An evening with Anne and John would mean that you arrived and were greeted with great enthusiasm and a drink of your choice. Something delicious would always be cooking, and the house, wherever it happened to be at the time, would be filled with heavenly smells.
You would settle down with your drink, and the conversation would start. Real conversation, stimulating ideas, discussions about writing and reading, real ideas. Anne and John ran the best salon on the Eastern Shore. They wouldn’t know how to be dull. Toss in a soupçon about mutual friends here and at the Sun, and by the second drink, you’d feel embraced by their wit and warmth.
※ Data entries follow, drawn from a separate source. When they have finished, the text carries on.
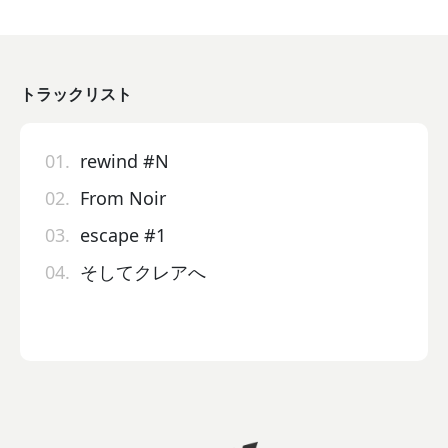
トラックリスト
01.
rewind #N
02.
From Noir
03.
escape #1
04.
そしてクレアへ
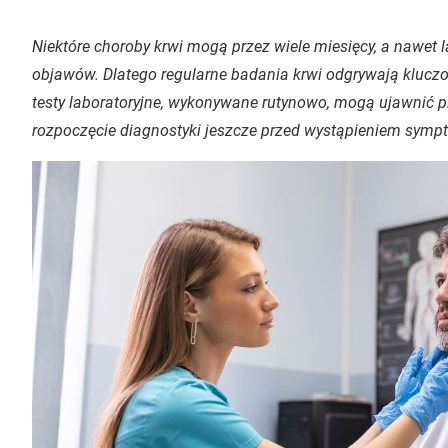
Niektóre choroby krwi mogą przez wiele miesięcy, a nawet l
objawów. Dlatego regularne badania krwi odgrywają klucz
testy laboratoryjne, wykonywane rutynowo, mogą ujawnić p
rozpoczęcie diagnostyki jeszcze przed wystąpieniem sym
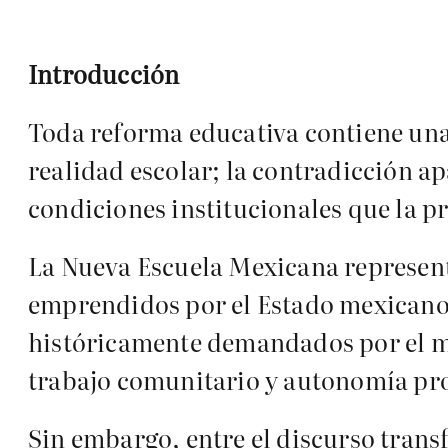
Introducción
Toda reforma educativa contiene una
realidad escolar; la contradicción a
condiciones institucionales que la p
La Nueva Escuela Mexicana represent
emprendidos por el Estado mexicano 
históricamente demandados por el mag
trabajo comunitario y autonomía pro
Sin embargo, entre el discurso tran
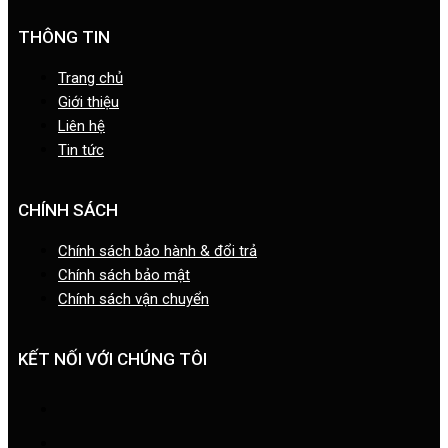
THÔNG TIN
Trang chủ
Giới thiệu
Liên hệ
Tin tức
CHÍNH SÁCH
Chính sách bảo hành & đổi trả
Chính sách bảo mật
Chính sách vận chuyển
KẾT NỐI VỚI CHÚNG TÔI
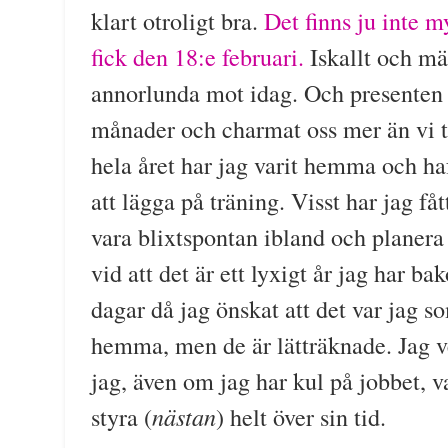
klart otroligt bra.
Det finns ju inte m
fick den 18:e februari.
Iskallt och mä
annorlunda mot idag. Och presenten h
månader och charmat oss mer än vi t
hela året har jag varit hemma och ha
att lägga på träning. Visst har jag få
vara blixtspontan ibland och planera
vid att det är ett lyxigt år jag har b
dagar då jag önskat att det var jag so
hemma, men de är lätträknade. Jag v
jag, även om jag har kul på jobbet, v
nästan
styra (
) helt över sin tid.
For me, the company of fellow writers was like ice water in the desert; people who knew and understood what you were talking about, and you understood what they were talking about.
John would fix himself and Anne and you another drink, then he’d tell one of his stories about the old days at the Evening Sun, his childhood as a doctor’s son in a tough Texas town, or describe some character he’d stumbled upon in his long career as a journalist. He was a marvelous raconteur who could hold you spellbound for hours. Since he and Anne had been instrumental in getting my column into the morning Sun, we both knew a lot of the same people, but John knew them from back in the day when big city papers were exciting and the main source of news. He was also a very shrewd editor; I learned a lot from him about the craft of writing.
There would be talk about books and authors, and a tour of Anne’s gardens. Sometimes on nice days we would sit outside and enjoy the beauty Anne creates all around herself.
The thoughts and ideas would fly over some delicious dinner, too.
Anne is a master cook and the best hostess ever. You could see, just by the way they talked to each other, how much in love they were. And they knew how fortunate they were to be together and treasured it.
After dinner, the fun would start. John would pretend to have to be coaxed to sit down at his grand piano and play. You could tell, though, that he really loved it. Rain or shine, company or not, John would sit down at the bench and play “Summertime,” while Anne took up her gut bucket bass and caught the rhythm section. Then they would sing together, all kinds of classic songs from Cole Porter and Fats Waller. And after a while, you would find yourself singing along too. Just having a grand old time.
Then it was time for Jeopardy! and all activity would cease as we tried to outguess the contestants. I must say, between the three of us, we were pretty good.
Whatever my misfortunes in life, I’ve always felt that I’ve been extremely fortunate to have the friends I’ve made over the years. I feel especially lucky to have Anne and John in my life. John may not be here and now anymore, but it’s so good to have had him in my life as a friend, a mentor, a supporter of my writing and the husband of my dear friend Anne. John Goodspeed made a difference, and I will treasure that experience forever.
Until we meet again, Johnny Boy, until we meet again, thanks for everything.